A: One of the most important cases to come down in recent years has been the California Supreme Court's decision in the Brinker case, in which the court finally brought some reason to the meal break rules. The issue of meal breaks, while seemingly mundane, is a perfect example of well-intentioned efforts to protect employee rights gone completely awry.

While there are no doubt situations in which employees are improperly denied meal breaks, the vast majority of employees prefer to have flexibility in scheduling their work and break time, and the ruling facilitates that. Until Brinker, the meal period issue had become an opportunity for vexatious class actions that had little to do with advancing the interests of employees.

Q: Outside your own firm, name an attorney in your field who has impressed you and explain why.

A: While he does not typically practice in the employment area, an attorney who has particularly impressed me is Erwin Chemerinsky [, the current and founding dean of the University of California, Irvine School of Law]. Mr. Chemerinsky is one of the most brilliant legal minds of our time, yet he is also one of the most humble, gracious and approachable attorneys I have ever come across.

Years ago, I was fortunate to retain Mr. Chemerinsky as an expert on issues of legal ethics in a case I was litigating. The preparation for his deposition was the most fascinating intellectual exercise in which I have ever engaged, and the deposition itself was pure entertainment. I particularly marveled at Mr. Chemerinsky's ability to patiently explain to our opposing counsel, in the politest way possible, why his questions were ridiculous.

Q: What is a mistake you made early in your career and what did you learn from it?

A: A particularly painful lesson from my early days involved the careless adaptation of a form from one case for use in another.

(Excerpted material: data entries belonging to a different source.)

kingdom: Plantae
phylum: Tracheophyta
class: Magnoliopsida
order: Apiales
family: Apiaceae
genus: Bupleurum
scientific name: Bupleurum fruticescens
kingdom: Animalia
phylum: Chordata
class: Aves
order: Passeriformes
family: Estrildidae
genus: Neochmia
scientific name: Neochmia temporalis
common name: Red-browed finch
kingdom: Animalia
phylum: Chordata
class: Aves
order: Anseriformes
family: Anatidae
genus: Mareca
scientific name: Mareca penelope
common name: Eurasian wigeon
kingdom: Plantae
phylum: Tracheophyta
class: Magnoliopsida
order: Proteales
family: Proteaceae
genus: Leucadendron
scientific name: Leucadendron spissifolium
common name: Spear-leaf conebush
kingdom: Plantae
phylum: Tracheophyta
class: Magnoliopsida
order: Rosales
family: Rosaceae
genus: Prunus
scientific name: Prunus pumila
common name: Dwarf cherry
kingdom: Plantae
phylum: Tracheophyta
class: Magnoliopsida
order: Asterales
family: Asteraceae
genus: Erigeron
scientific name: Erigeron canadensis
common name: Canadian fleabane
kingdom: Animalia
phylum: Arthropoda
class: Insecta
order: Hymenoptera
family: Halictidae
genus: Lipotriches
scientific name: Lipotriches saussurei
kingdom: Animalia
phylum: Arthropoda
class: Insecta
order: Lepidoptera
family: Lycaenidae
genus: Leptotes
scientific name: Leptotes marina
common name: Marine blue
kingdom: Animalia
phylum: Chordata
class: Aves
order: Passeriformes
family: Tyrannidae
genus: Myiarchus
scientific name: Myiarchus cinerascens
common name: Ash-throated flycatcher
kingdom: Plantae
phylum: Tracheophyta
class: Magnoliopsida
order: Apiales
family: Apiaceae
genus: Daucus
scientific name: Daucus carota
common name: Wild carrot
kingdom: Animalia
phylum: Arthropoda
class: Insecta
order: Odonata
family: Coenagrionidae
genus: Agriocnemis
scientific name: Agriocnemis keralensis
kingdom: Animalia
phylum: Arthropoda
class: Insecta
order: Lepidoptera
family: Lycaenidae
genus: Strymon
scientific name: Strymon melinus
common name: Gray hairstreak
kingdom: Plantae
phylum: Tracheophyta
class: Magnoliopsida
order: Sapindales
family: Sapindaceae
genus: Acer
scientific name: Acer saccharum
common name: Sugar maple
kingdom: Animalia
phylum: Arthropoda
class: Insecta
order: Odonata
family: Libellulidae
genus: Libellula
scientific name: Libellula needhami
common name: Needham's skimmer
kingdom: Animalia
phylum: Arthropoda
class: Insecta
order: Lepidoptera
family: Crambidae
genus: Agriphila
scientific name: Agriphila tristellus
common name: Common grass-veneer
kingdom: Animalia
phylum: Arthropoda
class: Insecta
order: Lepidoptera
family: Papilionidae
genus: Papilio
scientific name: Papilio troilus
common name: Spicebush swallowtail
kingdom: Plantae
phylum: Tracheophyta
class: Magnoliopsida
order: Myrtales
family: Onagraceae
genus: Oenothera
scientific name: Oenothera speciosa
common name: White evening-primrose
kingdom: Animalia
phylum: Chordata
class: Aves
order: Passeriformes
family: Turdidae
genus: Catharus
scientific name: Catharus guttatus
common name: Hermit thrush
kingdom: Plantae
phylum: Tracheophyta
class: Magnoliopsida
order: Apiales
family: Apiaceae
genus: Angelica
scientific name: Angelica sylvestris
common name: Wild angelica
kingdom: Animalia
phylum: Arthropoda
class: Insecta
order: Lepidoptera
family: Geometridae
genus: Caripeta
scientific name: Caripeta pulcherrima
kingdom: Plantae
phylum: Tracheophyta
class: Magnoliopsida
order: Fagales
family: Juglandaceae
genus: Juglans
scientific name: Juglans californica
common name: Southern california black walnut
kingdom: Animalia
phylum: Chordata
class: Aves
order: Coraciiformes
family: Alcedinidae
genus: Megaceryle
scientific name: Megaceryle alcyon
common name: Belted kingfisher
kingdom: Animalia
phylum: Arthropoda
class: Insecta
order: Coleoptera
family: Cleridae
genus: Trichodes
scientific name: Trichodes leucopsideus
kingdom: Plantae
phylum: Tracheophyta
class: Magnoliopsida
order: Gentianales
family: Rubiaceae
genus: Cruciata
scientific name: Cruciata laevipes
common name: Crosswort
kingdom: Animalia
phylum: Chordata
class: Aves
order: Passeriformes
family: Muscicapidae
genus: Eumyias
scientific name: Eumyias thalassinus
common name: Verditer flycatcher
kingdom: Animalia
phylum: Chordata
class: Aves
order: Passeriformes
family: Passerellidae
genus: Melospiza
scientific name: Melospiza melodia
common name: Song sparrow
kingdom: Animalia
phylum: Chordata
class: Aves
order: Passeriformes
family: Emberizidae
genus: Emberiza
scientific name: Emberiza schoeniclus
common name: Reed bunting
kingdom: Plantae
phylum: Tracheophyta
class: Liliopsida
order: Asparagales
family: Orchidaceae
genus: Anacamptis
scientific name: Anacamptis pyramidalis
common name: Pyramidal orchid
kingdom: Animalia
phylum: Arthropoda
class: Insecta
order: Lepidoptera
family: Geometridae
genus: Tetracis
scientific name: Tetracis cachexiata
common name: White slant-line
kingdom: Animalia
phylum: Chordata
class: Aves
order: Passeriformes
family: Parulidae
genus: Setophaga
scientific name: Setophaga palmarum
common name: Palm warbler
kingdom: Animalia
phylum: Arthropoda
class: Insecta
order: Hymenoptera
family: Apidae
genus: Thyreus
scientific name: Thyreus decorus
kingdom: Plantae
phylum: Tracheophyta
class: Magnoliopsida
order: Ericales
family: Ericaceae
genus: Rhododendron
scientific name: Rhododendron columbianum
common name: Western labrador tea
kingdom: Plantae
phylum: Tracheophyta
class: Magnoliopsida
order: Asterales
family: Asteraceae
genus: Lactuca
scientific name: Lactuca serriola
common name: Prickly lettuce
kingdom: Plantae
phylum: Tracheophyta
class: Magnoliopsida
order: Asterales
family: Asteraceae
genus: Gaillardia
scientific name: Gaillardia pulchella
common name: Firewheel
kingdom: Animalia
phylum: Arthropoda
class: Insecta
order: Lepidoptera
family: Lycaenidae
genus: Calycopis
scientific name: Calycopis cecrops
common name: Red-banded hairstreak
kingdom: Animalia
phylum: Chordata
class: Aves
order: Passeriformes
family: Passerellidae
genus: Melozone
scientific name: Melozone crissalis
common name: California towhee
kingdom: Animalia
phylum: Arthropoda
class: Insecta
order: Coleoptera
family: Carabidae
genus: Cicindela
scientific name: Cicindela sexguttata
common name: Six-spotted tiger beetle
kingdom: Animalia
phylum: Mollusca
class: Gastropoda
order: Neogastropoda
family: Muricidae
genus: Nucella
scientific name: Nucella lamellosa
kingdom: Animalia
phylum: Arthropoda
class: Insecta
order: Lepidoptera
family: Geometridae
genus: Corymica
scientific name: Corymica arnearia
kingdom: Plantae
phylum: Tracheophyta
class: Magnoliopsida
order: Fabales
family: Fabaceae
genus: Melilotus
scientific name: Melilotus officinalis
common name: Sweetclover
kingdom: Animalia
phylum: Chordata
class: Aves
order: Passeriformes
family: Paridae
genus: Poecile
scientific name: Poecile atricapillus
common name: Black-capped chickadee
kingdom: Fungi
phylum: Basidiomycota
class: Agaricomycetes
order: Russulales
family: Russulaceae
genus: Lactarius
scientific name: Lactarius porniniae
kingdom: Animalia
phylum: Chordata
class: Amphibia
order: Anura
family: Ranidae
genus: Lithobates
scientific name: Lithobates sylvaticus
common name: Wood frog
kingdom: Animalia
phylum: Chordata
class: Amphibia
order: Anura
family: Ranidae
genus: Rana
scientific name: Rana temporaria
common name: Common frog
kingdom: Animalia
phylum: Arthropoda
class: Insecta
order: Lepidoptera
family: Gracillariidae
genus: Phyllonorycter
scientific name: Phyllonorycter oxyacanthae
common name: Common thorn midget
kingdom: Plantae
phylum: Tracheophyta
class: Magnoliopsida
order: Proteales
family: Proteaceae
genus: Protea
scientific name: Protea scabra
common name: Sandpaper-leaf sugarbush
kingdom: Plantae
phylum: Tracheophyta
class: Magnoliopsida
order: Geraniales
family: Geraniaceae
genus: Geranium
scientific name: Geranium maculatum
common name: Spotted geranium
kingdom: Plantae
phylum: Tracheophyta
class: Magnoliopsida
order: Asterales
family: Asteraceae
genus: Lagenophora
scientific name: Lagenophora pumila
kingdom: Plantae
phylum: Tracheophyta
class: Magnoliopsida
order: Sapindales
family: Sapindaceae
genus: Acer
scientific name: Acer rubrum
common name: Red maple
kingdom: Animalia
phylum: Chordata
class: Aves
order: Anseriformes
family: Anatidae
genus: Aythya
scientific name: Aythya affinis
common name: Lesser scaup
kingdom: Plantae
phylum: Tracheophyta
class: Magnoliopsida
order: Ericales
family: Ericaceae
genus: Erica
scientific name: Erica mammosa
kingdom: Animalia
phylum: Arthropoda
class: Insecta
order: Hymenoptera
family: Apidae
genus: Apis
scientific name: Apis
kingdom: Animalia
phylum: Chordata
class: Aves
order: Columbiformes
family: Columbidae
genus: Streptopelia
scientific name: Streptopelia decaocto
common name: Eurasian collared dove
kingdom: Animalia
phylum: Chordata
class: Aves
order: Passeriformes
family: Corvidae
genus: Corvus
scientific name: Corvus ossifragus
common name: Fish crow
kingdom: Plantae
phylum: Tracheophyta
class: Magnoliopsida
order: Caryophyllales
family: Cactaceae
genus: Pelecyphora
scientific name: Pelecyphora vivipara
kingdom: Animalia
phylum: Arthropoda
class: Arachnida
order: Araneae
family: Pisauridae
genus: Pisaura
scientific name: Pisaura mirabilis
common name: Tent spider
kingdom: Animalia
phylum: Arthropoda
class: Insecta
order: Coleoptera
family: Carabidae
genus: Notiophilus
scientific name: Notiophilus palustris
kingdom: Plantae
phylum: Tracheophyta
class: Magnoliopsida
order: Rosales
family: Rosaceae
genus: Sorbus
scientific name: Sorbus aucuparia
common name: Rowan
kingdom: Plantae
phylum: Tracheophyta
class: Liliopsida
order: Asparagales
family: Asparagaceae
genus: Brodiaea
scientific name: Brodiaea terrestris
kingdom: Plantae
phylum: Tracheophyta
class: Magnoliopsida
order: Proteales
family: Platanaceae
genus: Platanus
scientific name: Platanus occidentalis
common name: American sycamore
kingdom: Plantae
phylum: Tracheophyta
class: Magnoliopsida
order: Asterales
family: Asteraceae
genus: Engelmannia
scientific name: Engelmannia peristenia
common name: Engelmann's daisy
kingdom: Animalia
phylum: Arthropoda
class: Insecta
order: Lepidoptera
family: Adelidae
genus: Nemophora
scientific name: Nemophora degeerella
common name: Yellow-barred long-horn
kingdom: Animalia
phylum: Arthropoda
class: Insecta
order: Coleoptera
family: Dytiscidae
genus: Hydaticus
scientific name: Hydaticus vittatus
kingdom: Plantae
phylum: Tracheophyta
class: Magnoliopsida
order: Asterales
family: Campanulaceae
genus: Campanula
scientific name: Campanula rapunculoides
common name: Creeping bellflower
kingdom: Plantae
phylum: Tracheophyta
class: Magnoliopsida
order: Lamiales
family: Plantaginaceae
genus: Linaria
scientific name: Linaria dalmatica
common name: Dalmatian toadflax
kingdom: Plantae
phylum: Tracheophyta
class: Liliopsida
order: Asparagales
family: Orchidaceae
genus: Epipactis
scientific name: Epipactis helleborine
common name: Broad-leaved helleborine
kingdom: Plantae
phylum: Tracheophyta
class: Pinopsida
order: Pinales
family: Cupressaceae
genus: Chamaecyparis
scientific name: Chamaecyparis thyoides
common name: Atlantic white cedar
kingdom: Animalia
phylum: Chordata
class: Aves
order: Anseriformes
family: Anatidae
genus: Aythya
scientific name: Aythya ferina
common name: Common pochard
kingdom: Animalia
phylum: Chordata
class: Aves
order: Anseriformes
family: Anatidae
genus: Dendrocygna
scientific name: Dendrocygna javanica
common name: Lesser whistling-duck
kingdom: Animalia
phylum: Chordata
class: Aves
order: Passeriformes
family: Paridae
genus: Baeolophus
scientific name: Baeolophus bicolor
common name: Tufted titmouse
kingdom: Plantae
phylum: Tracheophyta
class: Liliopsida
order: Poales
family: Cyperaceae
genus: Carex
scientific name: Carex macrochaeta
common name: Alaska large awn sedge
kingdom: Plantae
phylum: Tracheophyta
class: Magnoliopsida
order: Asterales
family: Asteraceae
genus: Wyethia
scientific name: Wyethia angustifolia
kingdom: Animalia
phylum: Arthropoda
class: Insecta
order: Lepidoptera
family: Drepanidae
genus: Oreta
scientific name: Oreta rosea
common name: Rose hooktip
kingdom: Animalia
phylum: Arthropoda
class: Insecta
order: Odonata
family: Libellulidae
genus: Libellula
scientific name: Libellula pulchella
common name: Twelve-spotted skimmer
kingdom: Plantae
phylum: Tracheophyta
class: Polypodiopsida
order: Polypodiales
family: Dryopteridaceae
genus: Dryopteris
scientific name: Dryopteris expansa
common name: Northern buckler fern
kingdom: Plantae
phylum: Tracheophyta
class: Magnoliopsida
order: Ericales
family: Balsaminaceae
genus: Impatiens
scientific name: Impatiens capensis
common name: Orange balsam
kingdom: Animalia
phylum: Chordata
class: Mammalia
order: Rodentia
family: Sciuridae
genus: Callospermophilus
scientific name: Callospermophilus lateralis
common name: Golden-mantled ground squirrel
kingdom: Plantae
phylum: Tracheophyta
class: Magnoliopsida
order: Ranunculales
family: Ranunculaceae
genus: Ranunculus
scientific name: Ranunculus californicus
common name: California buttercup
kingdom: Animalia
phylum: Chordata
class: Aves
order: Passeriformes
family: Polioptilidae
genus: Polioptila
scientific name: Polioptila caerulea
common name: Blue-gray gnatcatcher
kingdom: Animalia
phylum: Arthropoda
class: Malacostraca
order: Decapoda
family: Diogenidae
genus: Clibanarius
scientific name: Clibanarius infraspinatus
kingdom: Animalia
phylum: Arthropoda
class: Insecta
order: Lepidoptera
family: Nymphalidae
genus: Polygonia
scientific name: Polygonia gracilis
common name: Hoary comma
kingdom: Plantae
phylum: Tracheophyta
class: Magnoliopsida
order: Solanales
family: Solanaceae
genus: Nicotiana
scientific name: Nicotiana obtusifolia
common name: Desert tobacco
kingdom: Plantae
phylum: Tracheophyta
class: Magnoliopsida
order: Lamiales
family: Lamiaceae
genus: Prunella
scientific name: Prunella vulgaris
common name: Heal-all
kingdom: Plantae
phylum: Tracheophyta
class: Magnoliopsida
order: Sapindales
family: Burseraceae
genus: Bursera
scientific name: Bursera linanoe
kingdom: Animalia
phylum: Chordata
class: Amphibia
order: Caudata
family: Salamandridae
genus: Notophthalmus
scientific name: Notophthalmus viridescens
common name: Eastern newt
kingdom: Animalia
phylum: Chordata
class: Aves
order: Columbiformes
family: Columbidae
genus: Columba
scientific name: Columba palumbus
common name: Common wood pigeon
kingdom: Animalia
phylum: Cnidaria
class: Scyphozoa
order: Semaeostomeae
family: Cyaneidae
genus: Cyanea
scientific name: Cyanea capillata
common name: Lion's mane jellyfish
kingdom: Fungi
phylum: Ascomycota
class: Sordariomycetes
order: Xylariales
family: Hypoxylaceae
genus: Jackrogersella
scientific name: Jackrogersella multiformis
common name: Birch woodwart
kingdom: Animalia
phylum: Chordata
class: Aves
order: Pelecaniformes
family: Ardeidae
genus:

I was asked to prepare a stipulation in a case to extend certain deadlines, and in order to avoid "reinventing the wheel," I used a similar stipulation that had been prepared in another case. Unfortunately, I included some language from the prior stipulation that inadvertently waived our right to move to dismiss the case for delay in prosecution.

The price I paid for this mistake included a rather public dressing down by my supervising attorney and an embarrassing declaration I had to submit to the court to undo the error. Moral of the story: If you're working from a form that was used in another case, read each word carefully, and think about whether it belongs there.